Es ist nicht so, dass die
Bild am Sonntag, Deutschlands auflagenstärkste Sonntagszeitung, regelmäßig über Galopprennen berichten würde. Am letzten Wochenende gab es zum Beispiel das St. Leger in Dortmund, immerhin ein „klassisches“ Rennen. Davon stand keine Zeile im Blatt. Selbst das Deutsche Derby in Hamburg, das wichtigste Rennen des Turfkalenders, schaffte es nicht mehr in den fußball-dominierten Sportteil. Früher gab es mal eine manchmal unfreiwillig komische Derby-Vorschau von Klaus Göntzsche, aber diese Zeiten sind längst vorbei.
So ganz richtig ist das jedoch nicht. Am Sonntag hatte die
BamS (nicht online) auf Seite 35 einen Text mit der Überschrift „1,6 Mio. Euro-Pferd nach Beinbruch erschossen“ im Heft, dazu zeigte ein Foto, wie ein Mann dem Rennpferd
Wigmore Hall eine Pistole an den Kopf hält. Zum Glück relativ unscharf und etwas versteckt im Heft – aber das Bild ist dennoch schockierend genug.
Warum bringt das Blatt so ein Bild?
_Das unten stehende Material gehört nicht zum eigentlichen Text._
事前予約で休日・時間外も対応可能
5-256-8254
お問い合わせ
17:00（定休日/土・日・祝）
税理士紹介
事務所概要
Der übliche Boulevard-Voyeurismus, die übliche Sensationsmache? Bei den sogenannten Randsportarten zählt das sportliche nicht besonders, dann sind andere Dinge entscheidend. Wenn etwa der Trainer mit der Frau des Besitzers schläft oder eben ein Pferd, das erschossen wird. Und natürlich nennt die
BamS die Quelle nicht, wo sie die Geschichte her hat.
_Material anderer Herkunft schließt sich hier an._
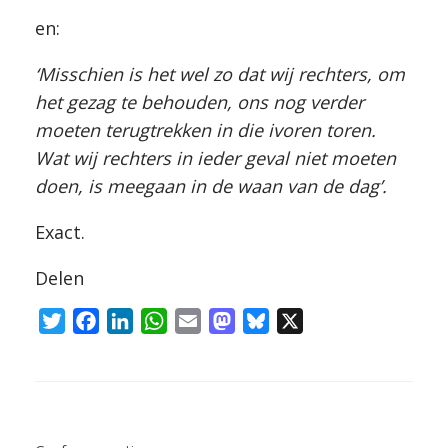
en:
‘Misschien is het wel zo dat wij rechters, om
het gezag te behouden, ons nog verder
moeten terugtrekken in die ivoren toren.
Wat wij rechters in ieder geval niet moeten
doen, is meegaan in de waan van de dag’.
Exact.
Delen
T
F
L
W
E
M
B
X
w
a
i
h
m
a
l
i
c
n
a
a
s
u
t
e
k
t
i
t
e
Bericht navigatie
t
b
e
s
l
o
s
Es stammt aus einer Bilderserie der englischen Tierschutz-Organisation Animal Aid, die dann am letzten Samstag die englische Boulevardzeitung
Daily Mirror groß auf
seiner Titelseite brachte. Ein Mitglied der Animal-Aktivisten hatte die Bilder heimlich hinter der aufgespannten Leinwand gemacht und dann – eine Woche nach dem bedauerlichen Vorfall – an den Boulevard verhökert. Und dabei konnten die selbsternannten Tierschützer dann wieder ihre Mär vom angeblichen so gefährlichen Rennsport loswerden, der die Tiere leiden lässt und verboten gehört.
Brutale Wirkung
Im Text lässt dann der Mirror immerhin die Vertreter des Rennsportes ausführlich zu Worte kommen und jeder, der ein wenig lesen kann, wird zu der Erkenntnis kommen, dass Rennpferde im Vergleich zu anderen Tieren wie Hühnern oder Schweinen doch ein komfortables Leben führen. Zumal es manchmal nach
Verletzungen wie etwa Beinbrüchen leider keine Rettungsmöglichkeiten mehr für Pferde gibt.
Dennoch sind die Bilder schon von brutaler Wirkung. Und viele Leser, die nichts oder wenig mit dem Rennsport zu tun, gucken nur auf diese Bilder. Dabei ist, wenn man den
Experten glauben darf, der Tod mit der Pistole „kurz“ und „schmerzlos“, wobei ich es eigentlich widerlich finde, von „humanen Tötungsmethoden“ zu schreiben.
Was hat also den Mirror also angetrieben, diese Geschichte zu bringen? „Wir wollte eine Debatte entfachen“, sagt der Mirror offiziell. Debatte über was? Über einen bedauernswerten Todesfall oder die angebliche Brutalität im Rennsport? Animal Aid als Tippgeber gilt zudem nicht gerade als glaubwürdig, ich empfehle dazu
diesen sehr lesenswerten Text von Greg Wood vom
Guardian.
Nun ist der Wettbewerb zwischen den englischen Boulevardblättern immer noch knallhart, beharken sich
Sun, Mirror, Star oder
Daily Mail gewaltig mit sogenannten Exklusivgeschichten. Alle verlieren sie Auflage, der Mirror ist schon seit Jahren ein Krisengebiet, da ist man nicht besonders zimperlich. Aber welches Hirn ist so krank, dass man denkt, mit einem Pferd, das gerade erschossen wird, mehr Zeitungen zu verkaufen?
Der Mirror bringt übrigens jeden Samstag eine durchaus gut gemachte Rennsportbeilage, in der die großen Buchmacher regelmäßig inserieren. Tipster David Yates ist jemand, den ich schätze, weil er manchmal sehr interessante Tipps gegen die Favoriten hat. Aber von ihm kommt die Geschichte ja auch nicht.
Und natürlich bedauere ich den Tod von Wigmore Hall. Er war ein großartiges Pferd, sportlich sehr erfolgreich und ein wahrer Globetrotter. Aber egal wie gut er war – jedes tote Rennpferd ist eins zu viel.